**Task goal:** Return every line of the data exactly as it appears.

**Material for the task:**
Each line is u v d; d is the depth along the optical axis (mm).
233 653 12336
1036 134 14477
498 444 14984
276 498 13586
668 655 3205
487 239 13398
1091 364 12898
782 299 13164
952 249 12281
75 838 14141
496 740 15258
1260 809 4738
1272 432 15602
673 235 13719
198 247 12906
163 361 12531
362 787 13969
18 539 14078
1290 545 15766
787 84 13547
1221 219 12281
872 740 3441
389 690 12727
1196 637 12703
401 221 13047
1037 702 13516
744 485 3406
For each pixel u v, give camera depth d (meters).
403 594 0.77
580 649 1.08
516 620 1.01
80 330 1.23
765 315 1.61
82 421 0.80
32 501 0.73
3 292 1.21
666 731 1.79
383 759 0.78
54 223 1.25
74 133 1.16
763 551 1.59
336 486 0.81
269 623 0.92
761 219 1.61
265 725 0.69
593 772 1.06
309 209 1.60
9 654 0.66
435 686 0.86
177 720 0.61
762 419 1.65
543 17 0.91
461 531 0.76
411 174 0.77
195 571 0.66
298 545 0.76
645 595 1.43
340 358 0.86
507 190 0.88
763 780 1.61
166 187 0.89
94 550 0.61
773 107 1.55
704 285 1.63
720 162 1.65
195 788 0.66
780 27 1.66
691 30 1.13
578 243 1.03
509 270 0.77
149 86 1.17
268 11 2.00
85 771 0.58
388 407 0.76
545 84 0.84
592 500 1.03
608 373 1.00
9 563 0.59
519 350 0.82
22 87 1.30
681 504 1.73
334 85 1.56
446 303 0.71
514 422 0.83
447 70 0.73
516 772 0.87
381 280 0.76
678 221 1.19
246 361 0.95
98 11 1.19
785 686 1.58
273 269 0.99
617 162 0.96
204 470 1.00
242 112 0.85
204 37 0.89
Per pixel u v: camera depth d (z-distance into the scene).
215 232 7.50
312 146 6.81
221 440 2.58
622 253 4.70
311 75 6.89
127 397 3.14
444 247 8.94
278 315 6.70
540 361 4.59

**Task answer:**
Each line is u v d; d is the depth along the optical axis (mm).
233 653 12336
1036 134 14477
498 444 14984
276 498 13586
668 655 3205
487 239 13398
1091 364 12898
782 299 13164
952 249 12281
75 838 14141
496 740 15258
1260 809 4738
1272 432 15602
673 235 13719
198 247 12906
163 361 12531
362 787 13969
18 539 14078
1290 545 15766
787 84 13547
1221 219 12281
872 740 3441
389 690 12727
1196 637 12703
401 221 13047
1037 702 13516
744 485 3406
For each pixel u v, give camera depth d (meters).
403 594 0.77
580 649 1.08
516 620 1.01
80 330 1.23
765 315 1.61
82 421 0.80
32 501 0.73
3 292 1.21
666 731 1.79
383 759 0.78
54 223 1.25
74 133 1.16
763 551 1.59
336 486 0.81
269 623 0.92
761 219 1.61
265 725 0.69
593 772 1.06
309 209 1.60
9 654 0.66
435 686 0.86
177 720 0.61
762 419 1.65
543 17 0.91
461 531 0.76
411 174 0.77
195 571 0.66
298 545 0.76
645 595 1.43
340 358 0.86
507 190 0.88
763 780 1.61
166 187 0.89
94 550 0.61
773 107 1.55
704 285 1.63
720 162 1.65
195 788 0.66
780 27 1.66
691 30 1.13
578 243 1.03
509 270 0.77
149 86 1.17
268 11 2.00
85 771 0.58
388 407 0.76
545 84 0.84
592 500 1.03
608 373 1.00
9 563 0.59
519 350 0.82
22 87 1.30
681 504 1.73
334 85 1.56
446 303 0.71
514 422 0.83
447 70 0.73
516 772 0.87
381 280 0.76
678 221 1.19
246 361 0.95
98 11 1.19
785 686 1.58
273 269 0.99
617 162 0.96
204 470 1.00
242 112 0.85
204 37 0.89
Per pixel u v: camera depth d (z-distance into the scene).
215 232 7.50
312 146 6.81
221 440 2.58
622 253 4.70
311 75 6.89
127 397 3.14
444 247 8.94
278 315 6.70
540 361 4.59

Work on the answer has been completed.